• [Work instructions]: Report each line from the listing that the string "activation" appears in.

START Extracted material

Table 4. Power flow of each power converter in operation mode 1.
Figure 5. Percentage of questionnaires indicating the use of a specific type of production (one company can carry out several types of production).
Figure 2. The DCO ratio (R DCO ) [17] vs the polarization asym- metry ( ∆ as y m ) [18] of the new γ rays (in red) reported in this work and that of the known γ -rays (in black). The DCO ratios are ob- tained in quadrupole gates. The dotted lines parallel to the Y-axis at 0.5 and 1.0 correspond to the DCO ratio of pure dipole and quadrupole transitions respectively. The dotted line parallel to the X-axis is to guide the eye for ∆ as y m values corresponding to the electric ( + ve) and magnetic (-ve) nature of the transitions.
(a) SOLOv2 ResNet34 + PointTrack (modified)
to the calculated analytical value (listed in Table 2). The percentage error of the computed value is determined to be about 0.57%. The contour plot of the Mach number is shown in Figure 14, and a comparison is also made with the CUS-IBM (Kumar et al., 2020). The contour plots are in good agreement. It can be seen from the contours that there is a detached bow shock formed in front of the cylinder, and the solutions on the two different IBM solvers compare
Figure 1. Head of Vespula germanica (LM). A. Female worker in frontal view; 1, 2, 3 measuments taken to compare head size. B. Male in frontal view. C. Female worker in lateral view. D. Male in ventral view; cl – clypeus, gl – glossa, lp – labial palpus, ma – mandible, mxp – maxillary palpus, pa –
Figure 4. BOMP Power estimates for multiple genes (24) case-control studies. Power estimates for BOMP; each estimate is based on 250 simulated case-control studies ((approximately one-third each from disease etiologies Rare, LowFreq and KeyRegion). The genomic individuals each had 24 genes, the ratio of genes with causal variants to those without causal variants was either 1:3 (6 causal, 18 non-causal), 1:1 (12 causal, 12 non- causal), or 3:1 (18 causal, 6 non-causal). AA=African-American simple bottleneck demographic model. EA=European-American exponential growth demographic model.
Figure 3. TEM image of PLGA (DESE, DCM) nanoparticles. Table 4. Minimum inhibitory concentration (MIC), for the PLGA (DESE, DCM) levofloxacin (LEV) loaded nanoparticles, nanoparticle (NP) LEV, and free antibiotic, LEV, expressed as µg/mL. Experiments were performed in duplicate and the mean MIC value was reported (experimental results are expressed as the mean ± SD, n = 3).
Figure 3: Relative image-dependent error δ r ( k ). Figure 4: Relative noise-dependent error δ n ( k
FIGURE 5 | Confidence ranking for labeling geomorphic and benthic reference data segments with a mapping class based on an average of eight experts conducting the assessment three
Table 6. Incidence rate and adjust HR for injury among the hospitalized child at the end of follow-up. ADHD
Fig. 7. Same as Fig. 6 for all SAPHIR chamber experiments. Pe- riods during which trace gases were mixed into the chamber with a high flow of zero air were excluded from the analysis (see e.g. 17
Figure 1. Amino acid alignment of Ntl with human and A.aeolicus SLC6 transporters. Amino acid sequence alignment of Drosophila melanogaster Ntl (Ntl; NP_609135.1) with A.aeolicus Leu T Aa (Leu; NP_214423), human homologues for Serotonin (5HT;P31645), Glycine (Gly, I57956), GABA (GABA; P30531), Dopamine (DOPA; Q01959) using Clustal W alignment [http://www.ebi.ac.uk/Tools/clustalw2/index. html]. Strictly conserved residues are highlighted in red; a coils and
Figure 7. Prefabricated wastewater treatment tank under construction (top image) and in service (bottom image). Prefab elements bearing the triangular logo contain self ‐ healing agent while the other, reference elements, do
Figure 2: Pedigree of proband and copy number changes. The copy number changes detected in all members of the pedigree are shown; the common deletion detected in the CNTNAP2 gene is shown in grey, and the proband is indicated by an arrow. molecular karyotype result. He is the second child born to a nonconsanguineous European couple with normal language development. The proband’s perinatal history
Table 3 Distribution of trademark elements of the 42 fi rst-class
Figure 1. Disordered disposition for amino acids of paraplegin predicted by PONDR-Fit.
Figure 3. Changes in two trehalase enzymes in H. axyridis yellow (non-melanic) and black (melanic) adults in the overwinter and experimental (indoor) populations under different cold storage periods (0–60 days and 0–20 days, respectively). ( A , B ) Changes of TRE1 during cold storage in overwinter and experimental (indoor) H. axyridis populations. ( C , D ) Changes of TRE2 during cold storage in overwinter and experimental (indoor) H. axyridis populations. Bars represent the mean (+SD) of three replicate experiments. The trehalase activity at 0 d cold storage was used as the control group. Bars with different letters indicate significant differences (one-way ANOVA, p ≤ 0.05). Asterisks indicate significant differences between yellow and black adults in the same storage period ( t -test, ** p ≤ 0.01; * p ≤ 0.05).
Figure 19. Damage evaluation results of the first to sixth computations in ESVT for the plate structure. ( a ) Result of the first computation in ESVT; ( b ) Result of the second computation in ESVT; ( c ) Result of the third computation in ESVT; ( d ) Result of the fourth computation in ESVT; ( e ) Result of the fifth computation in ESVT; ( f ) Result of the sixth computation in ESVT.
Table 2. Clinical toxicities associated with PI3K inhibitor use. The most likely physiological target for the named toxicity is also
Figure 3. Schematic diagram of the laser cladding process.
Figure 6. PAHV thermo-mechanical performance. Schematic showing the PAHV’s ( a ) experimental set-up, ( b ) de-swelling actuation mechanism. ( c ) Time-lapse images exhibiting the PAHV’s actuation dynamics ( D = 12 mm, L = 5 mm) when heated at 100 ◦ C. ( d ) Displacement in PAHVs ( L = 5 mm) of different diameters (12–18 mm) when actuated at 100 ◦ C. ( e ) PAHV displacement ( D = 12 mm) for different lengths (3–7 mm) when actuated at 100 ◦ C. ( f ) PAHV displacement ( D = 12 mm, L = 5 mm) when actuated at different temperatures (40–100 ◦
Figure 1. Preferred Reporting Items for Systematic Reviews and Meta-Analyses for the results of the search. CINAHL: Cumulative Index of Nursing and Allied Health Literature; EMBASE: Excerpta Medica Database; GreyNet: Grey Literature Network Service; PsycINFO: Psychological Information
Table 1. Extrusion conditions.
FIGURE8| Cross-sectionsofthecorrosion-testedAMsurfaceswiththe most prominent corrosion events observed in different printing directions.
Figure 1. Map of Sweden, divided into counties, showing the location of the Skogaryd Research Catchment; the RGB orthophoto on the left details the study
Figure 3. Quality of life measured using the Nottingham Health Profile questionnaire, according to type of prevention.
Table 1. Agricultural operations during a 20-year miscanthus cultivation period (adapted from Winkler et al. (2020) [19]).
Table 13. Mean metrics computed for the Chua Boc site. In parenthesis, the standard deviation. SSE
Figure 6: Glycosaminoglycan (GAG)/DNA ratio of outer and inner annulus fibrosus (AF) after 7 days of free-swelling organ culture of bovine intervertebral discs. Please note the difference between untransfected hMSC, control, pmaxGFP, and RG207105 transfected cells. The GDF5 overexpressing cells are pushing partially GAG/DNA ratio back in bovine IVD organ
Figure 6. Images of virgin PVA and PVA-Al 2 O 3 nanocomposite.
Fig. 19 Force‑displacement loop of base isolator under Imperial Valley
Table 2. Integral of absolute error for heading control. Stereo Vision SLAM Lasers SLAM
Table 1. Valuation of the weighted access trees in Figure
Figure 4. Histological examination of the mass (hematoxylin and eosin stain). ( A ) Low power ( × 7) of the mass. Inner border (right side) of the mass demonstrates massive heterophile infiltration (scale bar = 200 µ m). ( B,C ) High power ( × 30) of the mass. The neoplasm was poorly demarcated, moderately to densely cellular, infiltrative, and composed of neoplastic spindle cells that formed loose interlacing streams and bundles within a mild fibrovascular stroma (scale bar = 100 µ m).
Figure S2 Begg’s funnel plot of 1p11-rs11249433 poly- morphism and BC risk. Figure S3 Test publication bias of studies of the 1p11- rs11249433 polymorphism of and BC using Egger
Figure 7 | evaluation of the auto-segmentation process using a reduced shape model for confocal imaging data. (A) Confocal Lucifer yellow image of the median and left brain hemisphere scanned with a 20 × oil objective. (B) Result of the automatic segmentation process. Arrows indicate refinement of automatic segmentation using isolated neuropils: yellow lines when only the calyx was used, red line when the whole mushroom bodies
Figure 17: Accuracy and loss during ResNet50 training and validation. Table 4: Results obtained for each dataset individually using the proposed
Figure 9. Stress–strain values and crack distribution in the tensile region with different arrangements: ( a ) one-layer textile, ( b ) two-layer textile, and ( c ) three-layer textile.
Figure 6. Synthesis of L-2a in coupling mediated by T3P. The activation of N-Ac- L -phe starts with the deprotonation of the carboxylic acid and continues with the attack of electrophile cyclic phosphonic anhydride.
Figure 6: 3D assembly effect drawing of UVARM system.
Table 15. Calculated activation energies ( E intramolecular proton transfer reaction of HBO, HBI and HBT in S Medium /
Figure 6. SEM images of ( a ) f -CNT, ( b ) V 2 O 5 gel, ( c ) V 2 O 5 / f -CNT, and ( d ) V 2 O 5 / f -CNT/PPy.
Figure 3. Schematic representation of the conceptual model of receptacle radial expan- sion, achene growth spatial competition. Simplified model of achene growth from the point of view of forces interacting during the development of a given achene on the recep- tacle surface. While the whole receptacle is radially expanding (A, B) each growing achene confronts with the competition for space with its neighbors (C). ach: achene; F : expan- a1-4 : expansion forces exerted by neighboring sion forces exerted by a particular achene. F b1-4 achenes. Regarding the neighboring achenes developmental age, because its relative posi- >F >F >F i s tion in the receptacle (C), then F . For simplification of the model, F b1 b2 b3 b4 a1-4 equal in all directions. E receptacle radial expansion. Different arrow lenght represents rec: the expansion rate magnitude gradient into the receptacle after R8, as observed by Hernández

END Extracted material

• [Exercise answer]:
Figure 6. Synthesis of L-2a in coupling mediated by T3P. The activation of N-Ac- L -phe starts with the deprotonation of the carboxylic acid and continues with the attack of electrophile cyclic phosphonic anhydride.
Table 15. Calculated activation energies ( E intramolecular proton transfer reaction of HBO, HBI and HBT in S Medium /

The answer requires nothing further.